In the backcountry of Sarasota Bay, Girle is finding redfish, trout and catch-and-release snook very accommodating. Girle is sight-casting with good results. The rest are in sandy potholes on the flats. When fishing the holes, Girle is anchoring and chumming to get the fish in that happy place. Then he casts live shiners into the mix for a hookup.
Dave Sork at the Anna Maria City Pier says he’s seeing good action on migratory fish, such as Spanish mackerel, ladyfish, blue runners and jack crevalle. Pier fishers using live shiners or threadfin herring are catching decent numbers in the early morning, when silver spoons, white jigs or Gotcha plugs can produce a fairly consistent bite.
Sork also notes that numerous sharks are being caught during the evenings and overnight at the pier. Pier fishers using cut-bait, such as Spanish mackerel, jack crevalle or mullet, are catching sharks in the 3- to 7-foot range. Expect to encounter bonnethead, blacktip, lemon and sand sharks.
Bob Kilb at the Rod & Reel Pier is seeing a variety of species caught daily. Bait fish are just beginning to show up, the migratory species such as Spanish mackerel, blue runners, jack crevalle, ladyfish and shark, are cashing in. All of these fish have sharp teeth, so plan accordingly for your rigging.
For all but the sharks, a 30-pound fluorocarbon leader will suffice. The alternative is a small wire leader, although these fish can see the leader and tend not to bite. The best scenario is to stock up on small white jigs or silver spoons and expect to lose a few when these predators are really biting.
If you’re rigging for shark, a 3-foot section of 120-pound hardwire tied to about 5 feet of 60- or 80-pound mono will do the trick. Combine that with a 6/0 quality circle hook and you’re in business.
Pompano also are making a showing at the R&R. Pompano jigs such as cannonball heads and Doc’s Goofy jigs are being gobbled up by pomps up to 20 inches in length. Live sand fleas on the hook are a good option to catch a tasty dinner.

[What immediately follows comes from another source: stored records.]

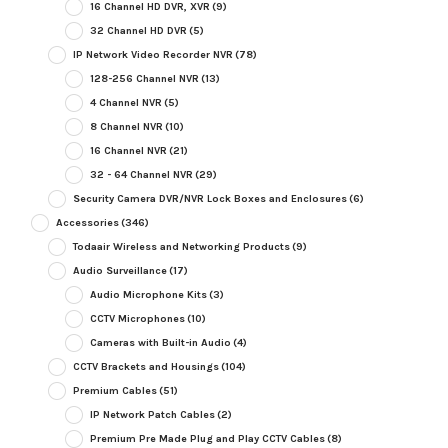
16 Channel HD DVR, XVR
(9)
32 Channel HD DVR
(5)
IP Network Video Recorder NVR
(78)
128-256 Channel NVR
(13)
4 Channel NVR
(5)
8 Channel NVR
(10)
16 Channel NVR
(21)
32 - 64 Channel NVR
(29)
Security Camera DVR/NVR Lock Boxes and Enclosures
(6)
Accessories
(346)
Todaair Wireless and Networking Products
(9)
Audio Surveillance
(17)
Audio Microphone Kits
(3)
CCTV Microphones
(10)
Cameras with Built-in Audio
(4)
CCTV Brackets and Housings
(104)
Premium Cables
(51)
IP Network Patch Cables
(2)
Premium Pre Made Plug and Play CCTV Cables
(8)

Johnny Mattay at Island Discount Tackle agrees, there’s good action occurring at both fishing piers on the north end. He’s working the pier and finding good numbers of catch-and-release snook on live shiners or pinfish. Slot-size snook and bigger are hooking up in the evening hours during outgoing tides.
Mattay also is having good results on Spanish mackerel, bluefish and big barracuda. For the macks and blues, he’s using whitebait or small white jigs. For the ’cuda, he’s using macks and blues. Last, but not least, Mattay is fishing pompano jigs from the piers with success on both pompano and permit.

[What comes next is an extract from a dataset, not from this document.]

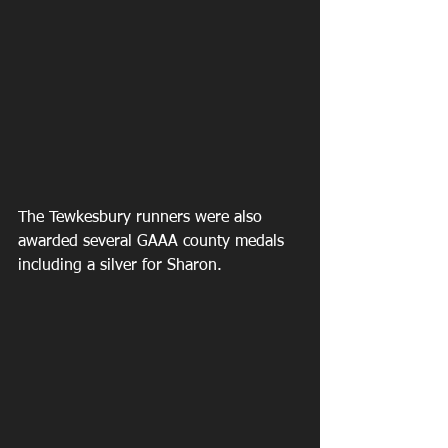
The Tewkesbury runners were also 
awarded several GAAA county medals 
including a silver for Sharon.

On the beaches, Mattay suggests fishing for shark, while blacktip, lemon and bonnethead and bull sharks are prowling the shallows in search of a tasty morsel. For bait, Mattay likes fresh-cut bonito, mackerel or mullet.
Capt. Rick Gross of Fishy Business Charters is fishing the backcountry of southern Tampa Bay with good results. The main trio of redfish, spotted seatrout and catch-and-release snook are responding to free-lined white bait with a purpose. Explosive strikes and drag-screaming action are occurring in water depths of 2-3 feet. Gross is fishing sandy potholes or grass flats next to mangrove edges to find his prey. Top size for the catch-and-release snook this past week was 34 inches with a lot of slot-size fish hooked up, too. For the reds, 33 inches is the “bull” of the week.
On deeper grass beds, Gross is fishing action on Spanish mackerel, big bluefish and flounder. White bait is the bait of choice here. Gross likes to chum up the macks first and then cast a free-lined bait into the mix. Expect to catch mackerel in the 24-inch range.